Les PAT sont aujourd’hui au nombre de 454 et couvrent 63 % de la surface agricole utile (SAU) nationale, ce qui représente une extension considérable. Méconnus du grand public, rarement abordés dans la communication des instances gouvernementales, les PAT sont pourtant des opérateurs “à bas bruit” d’une transformation de notre agriculture et de notre alimentation ainsi que l’une des réponses de terrain aux enjeux croissants de la santé publique et du changement climatique. Ils offrent aux sociétés locales une expérience d’innovation sociale : collectivités territoriales, associations, entreprises et citoyens s’associent pour co-construire une stratégie d’autonomie alimentaire de leur lieu de vie.
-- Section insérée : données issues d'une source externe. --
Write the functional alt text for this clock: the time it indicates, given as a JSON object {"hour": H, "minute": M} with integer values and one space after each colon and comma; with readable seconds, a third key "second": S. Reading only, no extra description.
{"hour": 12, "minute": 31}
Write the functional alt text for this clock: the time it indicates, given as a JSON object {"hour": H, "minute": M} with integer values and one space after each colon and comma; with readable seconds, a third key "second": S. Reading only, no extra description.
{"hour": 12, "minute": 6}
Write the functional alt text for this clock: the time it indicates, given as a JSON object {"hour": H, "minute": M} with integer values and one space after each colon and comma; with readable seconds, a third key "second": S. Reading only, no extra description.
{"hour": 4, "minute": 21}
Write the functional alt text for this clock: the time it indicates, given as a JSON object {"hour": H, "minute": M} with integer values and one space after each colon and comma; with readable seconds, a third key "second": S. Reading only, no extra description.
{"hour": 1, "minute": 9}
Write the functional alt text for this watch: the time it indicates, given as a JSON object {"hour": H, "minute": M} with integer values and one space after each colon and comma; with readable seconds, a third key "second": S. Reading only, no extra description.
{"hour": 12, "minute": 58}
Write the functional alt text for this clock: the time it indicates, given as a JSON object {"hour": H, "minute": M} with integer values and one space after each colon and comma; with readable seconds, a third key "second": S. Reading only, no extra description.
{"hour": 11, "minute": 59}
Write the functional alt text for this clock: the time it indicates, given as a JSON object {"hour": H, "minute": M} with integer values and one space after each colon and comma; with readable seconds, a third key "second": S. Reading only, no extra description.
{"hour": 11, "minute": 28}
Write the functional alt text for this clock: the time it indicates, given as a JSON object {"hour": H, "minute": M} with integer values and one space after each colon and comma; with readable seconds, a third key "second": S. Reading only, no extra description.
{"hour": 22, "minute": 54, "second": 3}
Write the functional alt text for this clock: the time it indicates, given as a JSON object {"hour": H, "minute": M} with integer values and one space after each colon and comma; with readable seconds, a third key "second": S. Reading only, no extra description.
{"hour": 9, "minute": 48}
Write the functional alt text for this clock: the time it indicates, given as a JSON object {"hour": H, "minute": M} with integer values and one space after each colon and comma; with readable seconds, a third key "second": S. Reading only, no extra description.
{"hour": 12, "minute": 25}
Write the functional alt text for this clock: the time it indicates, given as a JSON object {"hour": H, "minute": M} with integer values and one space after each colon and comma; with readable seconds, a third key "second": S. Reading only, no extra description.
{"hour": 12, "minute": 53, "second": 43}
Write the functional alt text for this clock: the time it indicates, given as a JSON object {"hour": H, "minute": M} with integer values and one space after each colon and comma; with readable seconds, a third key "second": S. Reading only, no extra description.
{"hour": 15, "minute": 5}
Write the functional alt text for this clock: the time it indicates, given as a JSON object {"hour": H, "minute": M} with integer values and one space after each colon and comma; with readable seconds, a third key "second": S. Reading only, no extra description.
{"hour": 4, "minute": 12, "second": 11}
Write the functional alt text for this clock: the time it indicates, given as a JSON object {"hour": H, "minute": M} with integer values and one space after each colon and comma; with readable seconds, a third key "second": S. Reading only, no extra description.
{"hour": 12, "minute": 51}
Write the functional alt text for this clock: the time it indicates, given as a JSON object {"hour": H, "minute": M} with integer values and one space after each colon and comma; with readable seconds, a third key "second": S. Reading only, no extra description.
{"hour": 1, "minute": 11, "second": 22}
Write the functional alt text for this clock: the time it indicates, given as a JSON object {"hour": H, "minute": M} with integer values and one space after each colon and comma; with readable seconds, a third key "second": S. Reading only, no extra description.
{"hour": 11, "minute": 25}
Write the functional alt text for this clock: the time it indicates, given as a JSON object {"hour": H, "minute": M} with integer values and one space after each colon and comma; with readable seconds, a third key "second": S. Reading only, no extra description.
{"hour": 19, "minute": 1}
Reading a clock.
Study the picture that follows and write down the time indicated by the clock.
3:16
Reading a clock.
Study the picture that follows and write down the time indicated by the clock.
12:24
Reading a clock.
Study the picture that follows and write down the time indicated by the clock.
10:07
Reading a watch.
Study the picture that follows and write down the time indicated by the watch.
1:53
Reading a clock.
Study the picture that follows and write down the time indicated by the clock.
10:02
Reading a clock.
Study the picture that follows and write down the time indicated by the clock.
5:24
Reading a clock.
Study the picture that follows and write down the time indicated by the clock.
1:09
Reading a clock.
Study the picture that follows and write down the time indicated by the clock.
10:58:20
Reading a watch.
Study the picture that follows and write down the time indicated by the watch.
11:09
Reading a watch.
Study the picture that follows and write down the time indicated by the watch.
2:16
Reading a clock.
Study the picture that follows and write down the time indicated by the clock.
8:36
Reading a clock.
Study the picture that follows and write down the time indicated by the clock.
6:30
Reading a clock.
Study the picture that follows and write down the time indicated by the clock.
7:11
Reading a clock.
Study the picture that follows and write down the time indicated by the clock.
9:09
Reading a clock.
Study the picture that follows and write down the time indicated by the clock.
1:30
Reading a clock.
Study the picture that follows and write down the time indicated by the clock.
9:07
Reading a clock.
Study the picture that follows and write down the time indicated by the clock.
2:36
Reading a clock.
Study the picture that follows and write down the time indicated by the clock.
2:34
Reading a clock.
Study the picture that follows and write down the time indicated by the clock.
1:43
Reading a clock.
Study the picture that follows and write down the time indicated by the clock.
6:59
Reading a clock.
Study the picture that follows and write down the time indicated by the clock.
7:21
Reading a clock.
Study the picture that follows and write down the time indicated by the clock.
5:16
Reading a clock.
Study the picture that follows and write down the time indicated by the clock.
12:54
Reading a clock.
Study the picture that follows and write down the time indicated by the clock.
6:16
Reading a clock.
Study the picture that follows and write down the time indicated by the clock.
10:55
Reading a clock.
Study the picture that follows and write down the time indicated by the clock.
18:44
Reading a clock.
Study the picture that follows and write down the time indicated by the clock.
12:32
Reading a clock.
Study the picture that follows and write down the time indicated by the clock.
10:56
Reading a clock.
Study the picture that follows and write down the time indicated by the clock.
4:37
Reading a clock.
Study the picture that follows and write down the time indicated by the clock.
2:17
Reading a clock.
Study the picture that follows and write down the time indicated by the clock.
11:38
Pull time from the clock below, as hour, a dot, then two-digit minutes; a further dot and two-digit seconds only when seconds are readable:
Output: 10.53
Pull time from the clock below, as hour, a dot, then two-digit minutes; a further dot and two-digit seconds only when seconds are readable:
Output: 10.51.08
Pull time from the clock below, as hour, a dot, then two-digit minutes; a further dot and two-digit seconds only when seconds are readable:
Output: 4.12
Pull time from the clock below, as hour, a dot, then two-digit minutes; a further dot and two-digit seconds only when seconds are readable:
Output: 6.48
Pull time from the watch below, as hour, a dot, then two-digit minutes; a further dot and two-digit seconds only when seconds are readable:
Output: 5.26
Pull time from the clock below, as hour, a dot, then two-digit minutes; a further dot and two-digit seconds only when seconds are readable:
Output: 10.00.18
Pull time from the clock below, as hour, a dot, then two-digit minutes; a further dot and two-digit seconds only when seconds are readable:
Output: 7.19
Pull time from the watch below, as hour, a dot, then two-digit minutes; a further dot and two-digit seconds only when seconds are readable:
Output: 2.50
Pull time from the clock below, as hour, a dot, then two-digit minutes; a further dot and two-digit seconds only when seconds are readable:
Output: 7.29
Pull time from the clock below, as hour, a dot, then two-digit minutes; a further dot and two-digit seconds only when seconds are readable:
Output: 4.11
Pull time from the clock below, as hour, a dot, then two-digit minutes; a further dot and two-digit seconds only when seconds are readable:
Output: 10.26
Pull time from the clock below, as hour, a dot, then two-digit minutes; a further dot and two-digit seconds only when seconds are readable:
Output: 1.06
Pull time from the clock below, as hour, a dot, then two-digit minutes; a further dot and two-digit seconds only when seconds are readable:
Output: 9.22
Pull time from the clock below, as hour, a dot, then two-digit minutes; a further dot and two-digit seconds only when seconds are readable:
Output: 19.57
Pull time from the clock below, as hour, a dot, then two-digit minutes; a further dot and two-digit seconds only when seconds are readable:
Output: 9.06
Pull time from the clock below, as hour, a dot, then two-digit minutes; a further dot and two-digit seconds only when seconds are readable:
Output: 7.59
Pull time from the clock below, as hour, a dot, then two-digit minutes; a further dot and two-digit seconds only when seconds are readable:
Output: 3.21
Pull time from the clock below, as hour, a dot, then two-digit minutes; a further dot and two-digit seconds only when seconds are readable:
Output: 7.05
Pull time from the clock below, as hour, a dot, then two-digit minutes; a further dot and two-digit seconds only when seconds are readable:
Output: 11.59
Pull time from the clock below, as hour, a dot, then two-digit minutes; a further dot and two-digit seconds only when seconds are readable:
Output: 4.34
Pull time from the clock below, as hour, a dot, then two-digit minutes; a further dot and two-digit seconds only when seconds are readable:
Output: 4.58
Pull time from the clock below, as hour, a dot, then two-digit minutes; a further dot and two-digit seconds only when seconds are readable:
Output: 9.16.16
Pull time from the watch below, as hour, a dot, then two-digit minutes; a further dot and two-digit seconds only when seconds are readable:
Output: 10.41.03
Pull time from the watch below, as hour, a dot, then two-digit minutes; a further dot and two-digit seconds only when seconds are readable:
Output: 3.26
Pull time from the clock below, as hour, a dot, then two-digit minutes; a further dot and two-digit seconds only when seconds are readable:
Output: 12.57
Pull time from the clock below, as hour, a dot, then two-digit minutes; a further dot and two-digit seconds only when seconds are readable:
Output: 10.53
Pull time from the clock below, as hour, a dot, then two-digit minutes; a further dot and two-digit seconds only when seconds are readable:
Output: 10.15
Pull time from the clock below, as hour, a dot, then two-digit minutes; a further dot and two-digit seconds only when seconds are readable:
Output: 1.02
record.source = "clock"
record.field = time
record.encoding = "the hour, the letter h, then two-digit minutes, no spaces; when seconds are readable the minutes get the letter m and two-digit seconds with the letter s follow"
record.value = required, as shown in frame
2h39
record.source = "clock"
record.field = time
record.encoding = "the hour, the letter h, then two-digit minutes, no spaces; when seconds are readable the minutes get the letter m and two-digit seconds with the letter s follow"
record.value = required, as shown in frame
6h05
Ils sont des espaces de dialogue, de coopération et de conflit positif (les “désaccords féconds”) autour de l’alimentation.

Malheureusement, bien qu’ils servent des politiques publiques essentielles et qu’ils construisent des systèmes alimentaires durables dans nos territoires, les PAT voient leur avenir compromis. Leur financement français se raréfie, en particulier la part consacrée aux dispositifs déjà implantés, bénéficiaires de 20 millions d’euros en 2024, de 10 millions en 2025 et de 0 en 2026.

Souhaitons que la Stratégie nationale pour l’alimentation, la nutrition et le climat (SNANC), dont la publication est toujours en attente et dont les PAT constituent un outil opérationnel, rétablisse un engagement de l’État à la hauteur des enjeux. Car nous ne devons pas compter uniquement sur les financements européens. Il faut absolument sauver le soldat PAT !

(1) Centre de coopération internationale en recherche agronomique pour le développement.